Christopher Nolan, Prize-Winning Author And Quadriplegic, Dead At 43

“Unable to talk, walk or use his hands, he was confined to a wheelchair – but his intellect was unimpaired. He wrote by using a special keyboard; to help him type, his mother often held his head in her cupped hands while he painstakingly picked out each word, letter by letter, with the aid of a rod, or ‘unicorn stick’, attached to a headband which allowed him slowly to tap out words on a typewriter.”

Arab Literary Lion Tayeb Salih, 80

“The Sudanese author, who had long been pushed as a candidate for the Nobel prize by Sudanese literary groups, was known for his depictions of east-west culture collisions. His 1966 masterpiece The Season of Migration to the North [was] voted one of the 100 best works of fiction in 2002… [and] was declared to be the most important Arabic novel of the 20th Century by the Damascus-based Arab Literary Academy in 2001.”

Rupert Everett Just Can’t Help Himself

For instance: “I was horrible in that film [Dance With A Stranger], drunk on my own success. I was horrible to Miranda Richardson. But she was very irritating.” Yet, observes Alex Witchel, “Everett has had people staring at him for so much of his life that he seems quite unaffected by it. I couldn’t help thinking that any other man who got these kinds of looks from both men and women would be a complete monster.”

Leonard Cohen Says Touring Is Like Zen

“‘There’s a similarity in the quality of the daily life’ on the road and in the monastery, [the Canadian songwriting legend] said. ‘There’s just a sense of purpose’ in which ‘a lot of extraneous material is naturally and necessarily discarded,’ and what is left is a ‘rigorous and severe’ routine in which ‘the capacity to focus becomes much easier.'”

Newsflash!: Stephen Sondheim Shows Understanding Toward Critics

“If I were a journalist and had to go see every show and write about it, I’d quit in two seconds.
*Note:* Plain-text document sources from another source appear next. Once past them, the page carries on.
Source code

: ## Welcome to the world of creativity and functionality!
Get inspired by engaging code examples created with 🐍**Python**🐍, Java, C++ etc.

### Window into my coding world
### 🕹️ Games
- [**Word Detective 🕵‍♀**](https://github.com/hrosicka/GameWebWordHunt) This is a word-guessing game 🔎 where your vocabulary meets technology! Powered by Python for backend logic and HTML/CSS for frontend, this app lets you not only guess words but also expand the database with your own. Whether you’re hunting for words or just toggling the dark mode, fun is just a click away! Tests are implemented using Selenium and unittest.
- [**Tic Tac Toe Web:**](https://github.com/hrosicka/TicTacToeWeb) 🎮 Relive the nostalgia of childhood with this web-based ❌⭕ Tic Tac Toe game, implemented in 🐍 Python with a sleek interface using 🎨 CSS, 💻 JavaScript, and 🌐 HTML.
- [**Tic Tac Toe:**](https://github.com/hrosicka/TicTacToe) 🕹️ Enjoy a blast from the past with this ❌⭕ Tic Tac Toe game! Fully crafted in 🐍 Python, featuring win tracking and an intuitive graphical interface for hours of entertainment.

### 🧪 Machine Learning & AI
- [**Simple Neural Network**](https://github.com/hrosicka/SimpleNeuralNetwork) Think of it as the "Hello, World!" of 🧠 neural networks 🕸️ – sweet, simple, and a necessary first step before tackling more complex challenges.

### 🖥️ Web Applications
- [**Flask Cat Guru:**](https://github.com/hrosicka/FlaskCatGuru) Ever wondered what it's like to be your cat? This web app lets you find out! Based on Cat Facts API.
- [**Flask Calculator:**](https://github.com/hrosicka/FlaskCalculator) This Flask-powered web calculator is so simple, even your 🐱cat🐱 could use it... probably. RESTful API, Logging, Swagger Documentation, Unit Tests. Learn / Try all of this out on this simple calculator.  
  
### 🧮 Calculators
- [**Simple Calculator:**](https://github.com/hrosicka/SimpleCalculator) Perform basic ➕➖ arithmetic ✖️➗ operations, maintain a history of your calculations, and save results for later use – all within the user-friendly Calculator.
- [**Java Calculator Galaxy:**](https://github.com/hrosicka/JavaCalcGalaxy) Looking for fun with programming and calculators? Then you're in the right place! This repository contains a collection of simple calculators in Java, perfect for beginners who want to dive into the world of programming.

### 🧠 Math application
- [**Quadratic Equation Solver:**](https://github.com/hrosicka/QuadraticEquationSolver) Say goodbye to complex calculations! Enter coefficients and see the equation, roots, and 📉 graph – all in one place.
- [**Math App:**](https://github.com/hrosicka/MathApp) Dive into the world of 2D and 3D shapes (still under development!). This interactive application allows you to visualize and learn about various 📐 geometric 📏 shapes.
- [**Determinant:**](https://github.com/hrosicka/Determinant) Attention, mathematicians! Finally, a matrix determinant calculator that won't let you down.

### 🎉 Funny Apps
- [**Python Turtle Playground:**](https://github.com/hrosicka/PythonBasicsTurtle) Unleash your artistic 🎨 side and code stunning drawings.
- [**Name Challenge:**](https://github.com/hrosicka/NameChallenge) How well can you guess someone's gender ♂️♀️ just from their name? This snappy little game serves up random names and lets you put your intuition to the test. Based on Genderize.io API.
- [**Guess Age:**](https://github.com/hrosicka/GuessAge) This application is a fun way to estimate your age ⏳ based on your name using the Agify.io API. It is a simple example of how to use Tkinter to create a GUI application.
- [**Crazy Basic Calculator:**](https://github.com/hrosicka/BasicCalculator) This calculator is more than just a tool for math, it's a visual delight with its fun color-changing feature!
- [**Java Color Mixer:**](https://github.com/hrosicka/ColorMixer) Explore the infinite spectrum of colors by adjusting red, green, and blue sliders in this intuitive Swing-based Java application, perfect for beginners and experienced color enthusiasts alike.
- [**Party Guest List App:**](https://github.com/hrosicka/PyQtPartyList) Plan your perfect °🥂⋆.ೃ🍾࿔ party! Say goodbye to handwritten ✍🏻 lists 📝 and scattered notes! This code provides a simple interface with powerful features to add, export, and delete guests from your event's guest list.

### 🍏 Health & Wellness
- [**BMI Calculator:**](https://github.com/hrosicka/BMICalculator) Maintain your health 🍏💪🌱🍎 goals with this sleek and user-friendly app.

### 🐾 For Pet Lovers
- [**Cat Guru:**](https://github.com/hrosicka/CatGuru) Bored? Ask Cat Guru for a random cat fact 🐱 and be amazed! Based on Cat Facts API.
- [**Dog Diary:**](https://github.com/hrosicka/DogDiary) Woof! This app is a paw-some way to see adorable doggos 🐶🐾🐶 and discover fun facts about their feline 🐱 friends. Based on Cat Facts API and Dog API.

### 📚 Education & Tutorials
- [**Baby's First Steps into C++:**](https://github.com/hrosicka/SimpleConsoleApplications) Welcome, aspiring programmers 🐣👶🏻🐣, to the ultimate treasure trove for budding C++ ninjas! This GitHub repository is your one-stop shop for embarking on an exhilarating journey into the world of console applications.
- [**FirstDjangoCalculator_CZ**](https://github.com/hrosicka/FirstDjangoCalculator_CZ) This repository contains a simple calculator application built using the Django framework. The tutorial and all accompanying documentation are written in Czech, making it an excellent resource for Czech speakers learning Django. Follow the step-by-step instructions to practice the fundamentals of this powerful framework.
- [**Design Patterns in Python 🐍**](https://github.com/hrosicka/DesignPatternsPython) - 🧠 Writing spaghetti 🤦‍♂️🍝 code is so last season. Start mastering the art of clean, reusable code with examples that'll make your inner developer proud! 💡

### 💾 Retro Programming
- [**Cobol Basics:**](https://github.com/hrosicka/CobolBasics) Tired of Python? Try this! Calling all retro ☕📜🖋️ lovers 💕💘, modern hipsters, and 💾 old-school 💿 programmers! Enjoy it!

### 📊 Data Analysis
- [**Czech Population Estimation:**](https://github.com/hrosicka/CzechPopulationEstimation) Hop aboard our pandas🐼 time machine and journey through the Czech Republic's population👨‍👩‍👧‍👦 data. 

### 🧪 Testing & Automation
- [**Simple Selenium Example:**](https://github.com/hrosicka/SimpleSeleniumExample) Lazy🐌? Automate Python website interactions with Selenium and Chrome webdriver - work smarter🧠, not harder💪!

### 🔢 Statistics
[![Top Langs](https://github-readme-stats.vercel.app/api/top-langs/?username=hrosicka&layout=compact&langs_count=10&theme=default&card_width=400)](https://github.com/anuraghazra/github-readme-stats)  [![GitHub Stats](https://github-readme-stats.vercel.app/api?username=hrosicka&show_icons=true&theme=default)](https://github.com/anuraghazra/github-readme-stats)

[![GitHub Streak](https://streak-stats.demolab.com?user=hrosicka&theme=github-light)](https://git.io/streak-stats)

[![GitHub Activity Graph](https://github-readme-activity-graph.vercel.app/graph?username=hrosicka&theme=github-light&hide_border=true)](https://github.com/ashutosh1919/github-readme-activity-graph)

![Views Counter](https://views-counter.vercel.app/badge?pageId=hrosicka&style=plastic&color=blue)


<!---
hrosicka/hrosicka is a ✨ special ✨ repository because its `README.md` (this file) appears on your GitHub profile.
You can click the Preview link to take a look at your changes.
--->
I can go to a show, and then go home and not have to talk about it or think about it. You guys have to write about it. And if you disliked it or felt baffled, that’s torture. Your only resort is to be sarcastic and have fun at the show’s expense.”

J. Max Bond, 73, Pioneering African-American Architect

“Bond’s relatively low profile outside the profession wasn’t the result of racism, but rather his decision to work at the head of a big corporate firm doing big corporate work. […] This position may not have won him celebrity, but it allowed Bond to show, through tireless work and professional activism, a generation of African-American architects (and architects of African descent worldwide) the way to success in an overwhelmingly white, upper-class profession.”

A Psychopathic Buddhist Warrior-King

“A psychopathic Buddhist warrior-king hardly sounds plausible in fiction, let alone in modern history. But the story of Freiherr Roman Nikolai Maximilian von Ungern-Sternberg, an Estonian-raised, ethnically German, tsarist officer, who became the last khan of Mongolia amid the chaos of the Russian civil war, has so many bizarre elements that the reader will soon believe almost anything.”